Sunday, March 30, 2014

it's so early, 5am as i drive along the sleepy central coast, roads wet and gleaming in the street lighting, a few sporadic cars mostly utes pass along my cruise towards the highway. i'm somewhat bleary eyed, this is an unnaturally early time to be awake and i have to kick start my brain with a coffee. 
on the highway i start firing up, i can feel sleep leaving me as my body boots up, starts initializing all it's software.
the high way becomes a point of focus, hypnotising me into some sort of strange hyper alertness. 
it's relaxing to, not much traffic, not many distractions, my mind still relatively empty will throw up the occasional residual thought but the holes in my minds net are to large, they just float through, never staying long enough for analysis or reflection.
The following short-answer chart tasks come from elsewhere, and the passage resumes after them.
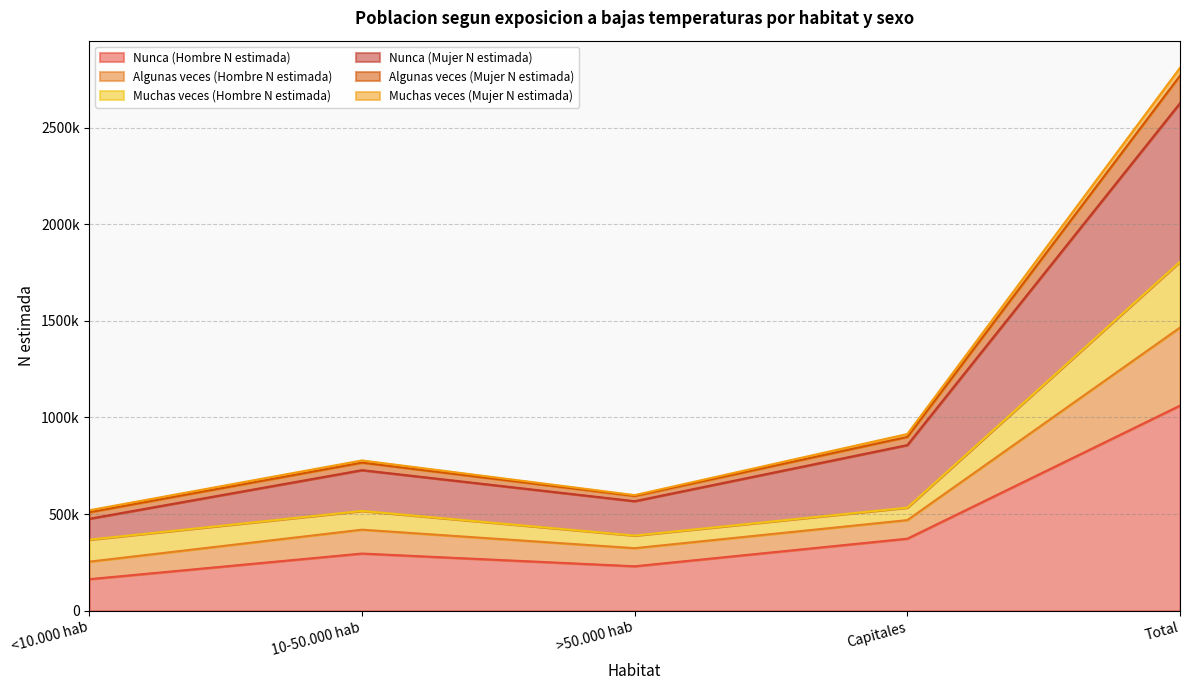

Does the chart have visible grid lines?

Yes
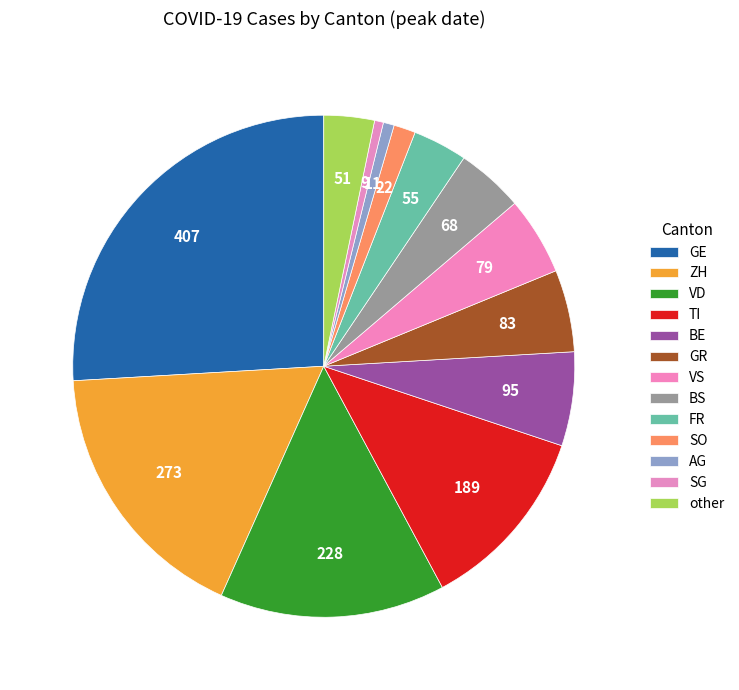

Does ZH account for over 50% of the chart?

No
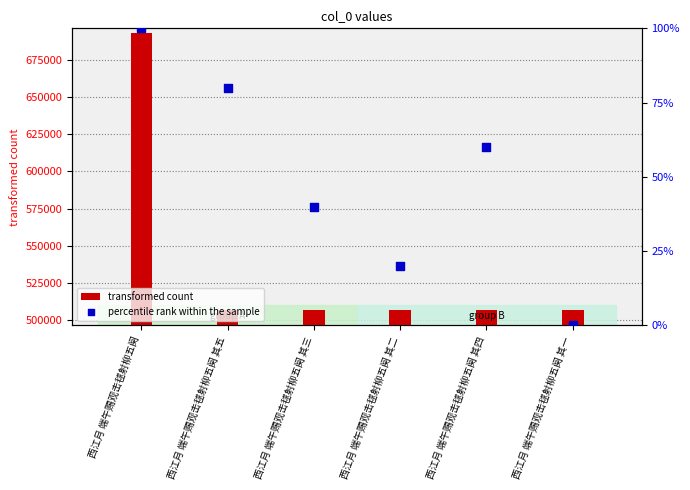

What is the total value across all series at 西江月 端午赐观击毬射柳五阕 其四?

506831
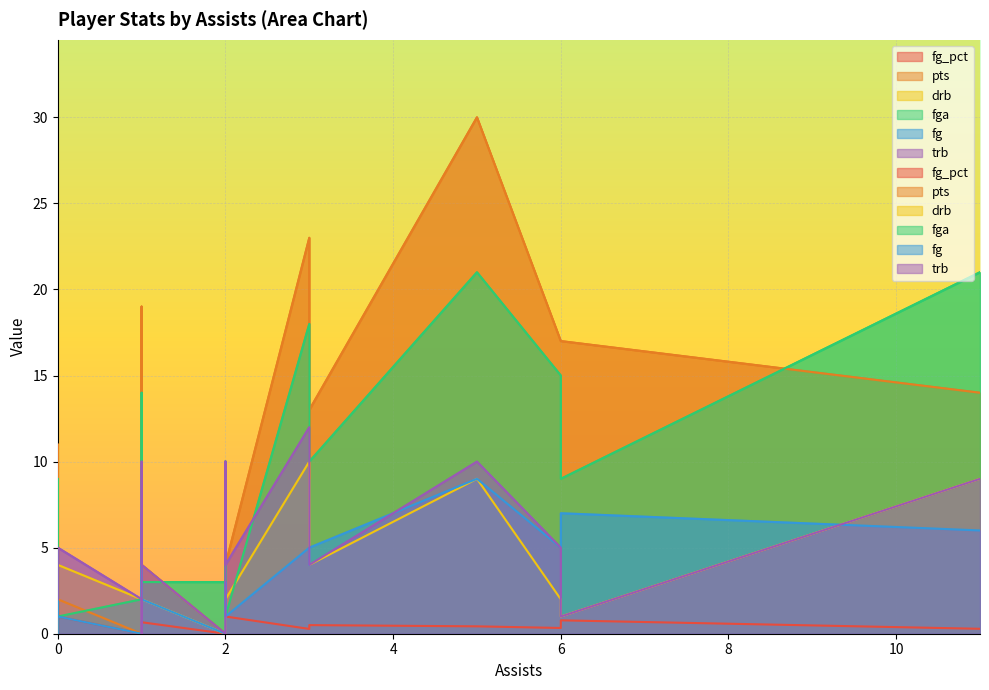

The fga series shows 21.0 at 11. True or false?

True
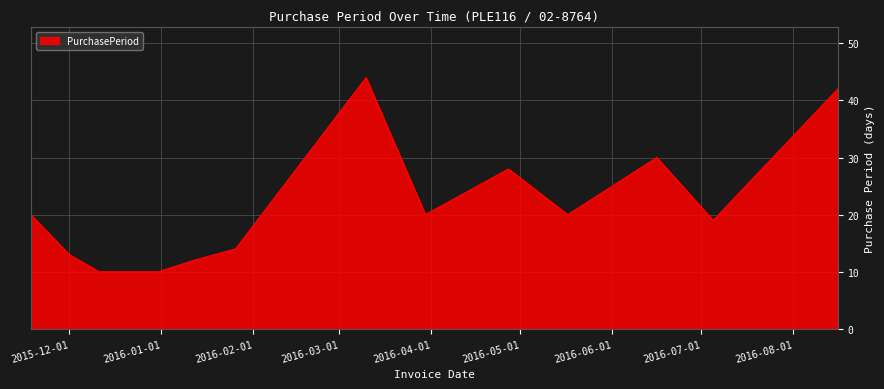

What is the minimum value shown in the chart?

10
suddenly i hit the fog, it's very thick, so thick even the tail lights from the car in front becomes obscured. i follow the flow of the road markings amazed by the density of this fog, it's almost impossible to see anything outside, i'm surrounded by it, and then just as suddenly as it appeared it ends. somewhere past brooklyn the first rays of sunlight begin to pierce darkness. 
i have a strange day ahead of me, it's not going to be easy, i attempt to direct my thoughts into a zone free of anxiety, detachment, i eat some light, embrace the calmness of zen driving, allow my breathing to control my fear.
i miss my morning surfs, rain has made it impossible over the last week and i feel blocked and frustrated. i pray for surf tomorrow, evoke magnificent waves, sunshine, blue skies, as i pull off the highway, i begin to embrace the dawn and all it brings.